To-do item - Exactly as written, output each record given below.

———

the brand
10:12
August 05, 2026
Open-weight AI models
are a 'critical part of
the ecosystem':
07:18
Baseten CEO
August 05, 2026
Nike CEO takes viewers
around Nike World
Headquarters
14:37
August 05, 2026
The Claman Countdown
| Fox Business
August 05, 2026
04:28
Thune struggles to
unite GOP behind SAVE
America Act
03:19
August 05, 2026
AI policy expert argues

———

Your response -
the brand
10:12
August 05, 2026
Open-weight AI models
are a 'critical part of
the ecosystem':
07:18
Baseten CEO
August 05, 2026
Nike CEO takes viewers
around Nike World
Headquarters
14:37
August 05, 2026
The Claman Countdown
| Fox Business
August 05, 2026
04:28
Thune struggles to
unite GOP behind SAVE
America Act
03:19
August 05, 2026
AI policy expert argues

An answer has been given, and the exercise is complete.